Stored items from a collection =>
┏━━

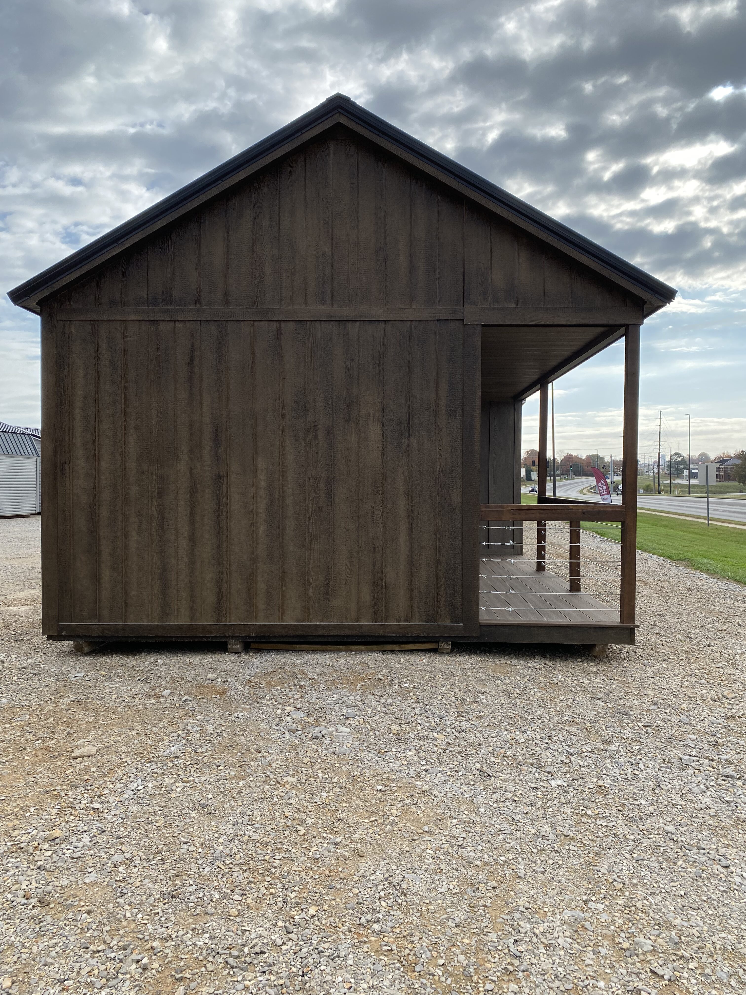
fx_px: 747
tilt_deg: -2.0
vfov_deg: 67.3
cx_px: 373
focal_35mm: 26
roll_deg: -0.7
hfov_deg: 53.1
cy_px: 498
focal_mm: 4.25
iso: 32
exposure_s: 1/1996
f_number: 1.8
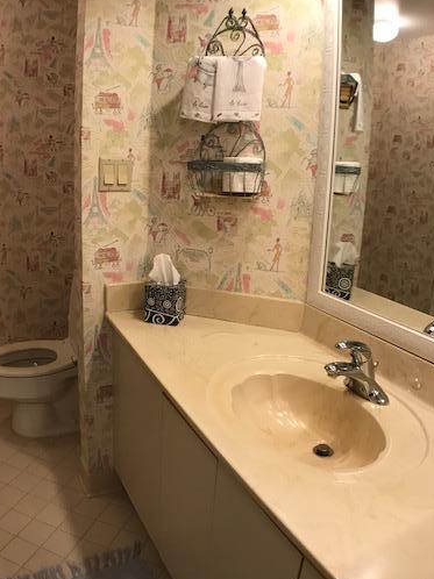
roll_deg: -1.7
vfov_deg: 51.2
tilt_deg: -11.4
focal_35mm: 36
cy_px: 252
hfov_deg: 39.5
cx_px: 186
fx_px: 602
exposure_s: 1/24
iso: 40
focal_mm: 3.99
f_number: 1.8
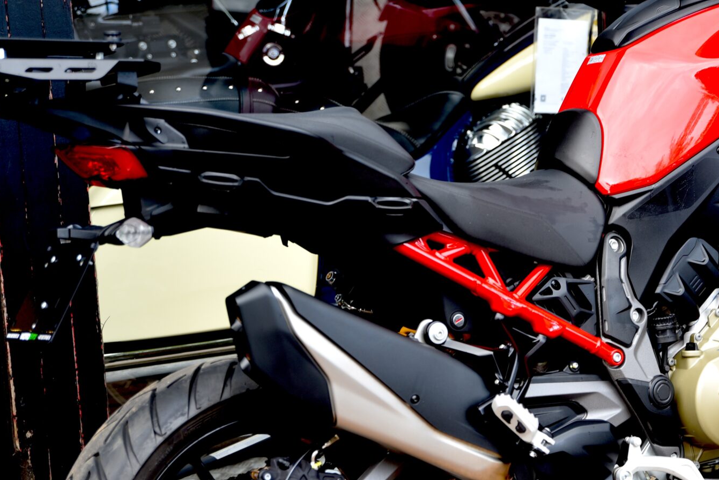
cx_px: 567
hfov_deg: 19.3
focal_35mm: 105
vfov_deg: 13.0
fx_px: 2098
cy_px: 260
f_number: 2.8
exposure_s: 1/40
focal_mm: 55
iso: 100
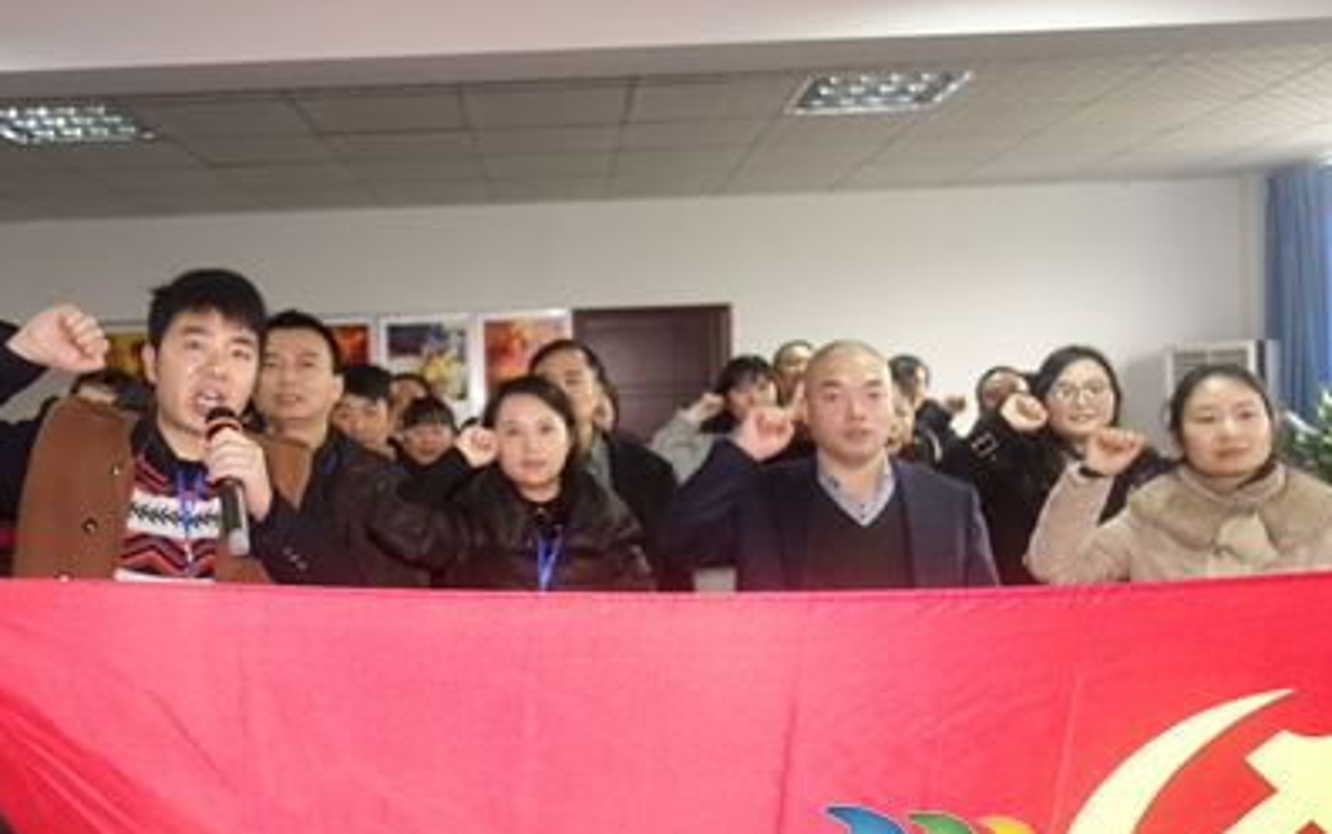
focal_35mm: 36
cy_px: 442
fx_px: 1308
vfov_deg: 35.4
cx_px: 518
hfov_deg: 53.5
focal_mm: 10.4
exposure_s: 1/160
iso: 800
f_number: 1.8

┗━━

WORK TO COMPLETE =>
Pictures are to be excluded; the records themselves are to be reproduced exactly.

THE COMPLETED TASK =>
fx_px: 747
tilt_deg: -2.0
vfov_deg: 67.3
cx_px: 373
focal_35mm: 26
roll_deg: -0.7
hfov_deg: 53.1
cy_px: 498
focal_mm: 4.25
iso: 32
exposure_s: 1/1996
f_number: 1.8
roll_deg: -1.7
vfov_deg: 51.2
tilt_deg: -11.4
focal_35mm: 36
cy_px: 252
hfov_deg: 39.5
cx_px: 186
fx_px: 602
exposure_s: 1/24
iso: 40
focal_mm: 3.99
f_number: 1.8
cx_px: 567
hfov_deg: 19.3
focal_35mm: 105
vfov_deg: 13.0
fx_px: 2098
cy_px: 260
f_number: 2.8
exposure_s: 1/40
focal_mm: 55
iso: 100
focal_35mm: 36
cy_px: 442
fx_px: 1308
vfov_deg: 35.4
cx_px: 518
hfov_deg: 53.5
focal_mm: 10.4
exposure_s: 1/160
iso: 800
f_number: 1.8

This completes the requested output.